Jan. 12, 2012 - Proper cattle nutrition should begin with proper parasite control, according to Clay Wright, a livestock consultant for the Samuel Roberts Noble Foundation.
"This is something that I believe that you need to work out between you and your veterinarian, because your timing and my timing will be different," Wright explained. "All of these things need to be taken into consideration when planning a parasite control system."
Despite how a veterinarian and producer plan to keep parasites under control, cow-calf producers all expect the same basic things from their cows. The hierarchy of tasks include maintenance, gestation (fetus development), milk production, growth, breeding and conditioning. Nutrients from feed and forage trickle down in that order for cattle and if they don't get enough nutrients, then other tasks on the hierarchy can go uncompleted.
"This is where I think parasites have the greatest negative impact on any operation and that is related to nutrition," Wright said. "Our goal is profitability and sustainability, so we can be in business next year. In a cow-calf operation, the thing that drives profit, the number one factor that drives profit is reproductive performance in that cow, getting her bred, getting her gestating and getting her to lie down and have that calf and raise it. That is the number one factor that affects my profitability, and in my experience, and we saw it all summer long and into the fall, nutrition drives reproduction. Reproduction failure is generally a nutrition problem of inadequate nutrition."
Parasite problems come into play because regardless of how much good feed and forage are provided to an animal, if they have a parasite load, then it is being taken from them, wasting the producer's money and decreasing the animal's condition.
"Parasites affect adequate nutrition," Wright explained. "I love to talk about this hierarchy of nutrition. All it says is that every nutrient that an animal takes in, doesn't matter if it is a suckling calf, a mature bull, a stocker, a first calf heifer a mature calf it doesn't matter, every thing that animals takes in, we are asking her or him to perform these tasks and that animal is going to do them in order."
First is maintenance, everything an animal takes in is going to be used in one way or another, the nutrients available to it are going to be used to maintain itself first before anything else, before any other need is met.
"Maintenance is keeping warm or keeping cool, traveling to graze or to water, breathing, living, all of those things are maintenance. If there are nutrients left over after that, animal maintains is going to use them for whatever the next task is in its hierarchy," Wright said. "At that point in time, these things will change, especially for a mature cow during the reproductive cycle, these things will change, so we have to keep up with that."
During gestation, a cow is expected to take care of that unborn calf, which also needs proper nutrition to grow. While at first it will not take up a lot of the nutrients, it will need some.
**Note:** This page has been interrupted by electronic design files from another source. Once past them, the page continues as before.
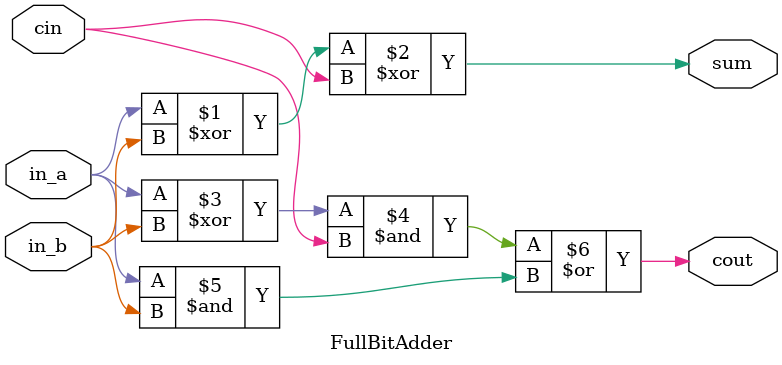
<source format=v>
module FullBitAdder(output sum,output cout, input in_a,input in_b,input cin);
	assign sum = (in_a ^ in_b) ^ cin;
	assign cout = ((in_a ^ in_b) & cin) | (in_a & in_b);
endmodule

</source>
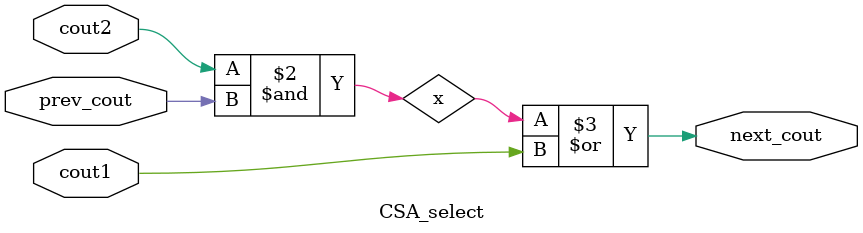
<source format=sv>
module CSA_select
(
input logic cout1, cout2, prev_cout,
output logic next_cout
);

	logic x;
	always_comb
		begin
			x = cout2 & prev_cout;
			next_cout = x | cout1;
		end

endmodule

</source>
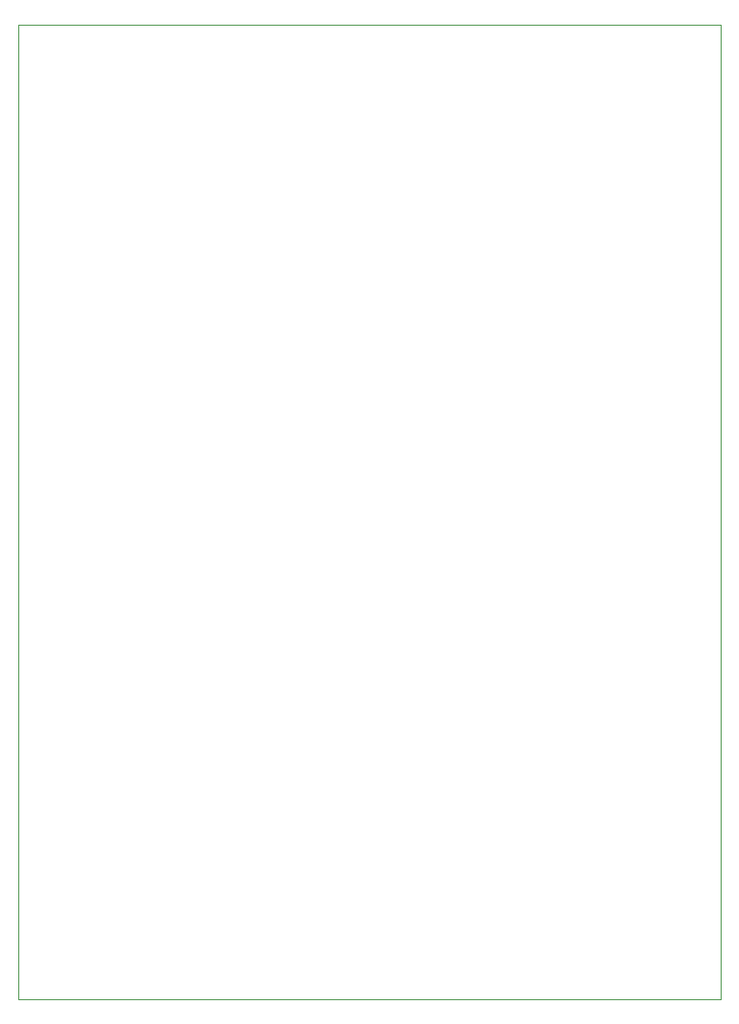
<source format=gbr>
%TF.GenerationSoftware,KiCad,Pcbnew,(6.0.4)*%
%TF.CreationDate,2022-09-16T03:15:39+09:00*%
%TF.ProjectId,gnssboard_p,676e7373-626f-4617-9264-5f702e6b6963,rev?*%
%TF.SameCoordinates,Original*%
%TF.FileFunction,Profile,NP*%
%FSLAX46Y46*%
G04 Gerber Fmt 4.6, Leading zero omitted, Abs format (unit mm)*
G04 Created by KiCad (PCBNEW (6.0.4)) date 2022-09-16 03:15:39*
%MOMM*%
%LPD*%
G01*
G04 APERTURE LIST*
%TA.AperFunction,Profile*%
%ADD10C,0.050000*%
%TD*%
G04 APERTURE END LIST*
D10*
X175000000Y-120000000D02*
X110000000Y-120000000D01*
X110000000Y-120000000D02*
X110000000Y-30000000D01*
X110000000Y-30000000D02*
X175000000Y-30000000D01*
X175000000Y-30000000D02*
X175000000Y-120000000D01*
M02*

</source>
"A fetus is mostly water and the fetus will have 70 to 75 percent in its last trimester," Wright explained. "A dry pregnant cow, and a middle-trimester cow that is not lactating, that is the lowest she will be in terms of nutritional needs during the whole year.
"Milk production is a little different," he continued. "Milk production is a tremendous user of nutrients. That is where the most nutrients are used for a female. So, there is maintenance, growing a fetus and then there is a big jump. When she reaches peak lactation after she calves, her protein requirements are going to be twice what they where when she was dry and pregnant."
Then, when it comes to stockers, pregnant heifers, first calf heifers, those classes of cattle are still expected to be growing.
"We are going to ask them to grow, this can apply to anything that is not mature," Wright said.
"Take a first-calf heifer for instance, she has to grow some, but she is going to have to maintain herself," he explained. "If she has just calved, she is going to start producing milk, she has got to grow, she has to complete all of these needs before she is going to grow. This is just one example where a first-calf heifer can be hard to breed back."
Breeding is going to apply to cows, heifers and bulls. Where this task may fall in different place in each of the classes, nutritional hierarchy is still a vital piece in an animals ability to breed and stay fertile.
"We don't ask a whole lot of a bull, we are going to ask a mature bull to maintain himself and to breed," Wright said. "If he is on a plane of nutrition that only maintains himself, he is liable to go sterile and not breed for us. The same is very true for a female. She has to meet all these needs before she is going to breed back."
Finally producers would ideally like to have animals that can do all those things, as well as add condition to their bodies.
"There is a tremendous amount of nutrients required to add condition," Wright said. "This is where parasites come in... Parasites get their share of everything that animal takes in right off of the top. That is why it is so important. That is why it is so important to know what our parasite problems are and to treat them accordingly."
So, in order for an animal to be able to maintain a desirable body score, have successful gestation, produce adequate milk, grow accordingly, breed and eventually add condition, they must have good uninterrupted nutrition. If a proper parasite and disease control program is not practiced, interruptions like external or internal parasite loads can add to stress, low immunity and therefore keep an animal from completing its hierarchy of tasks.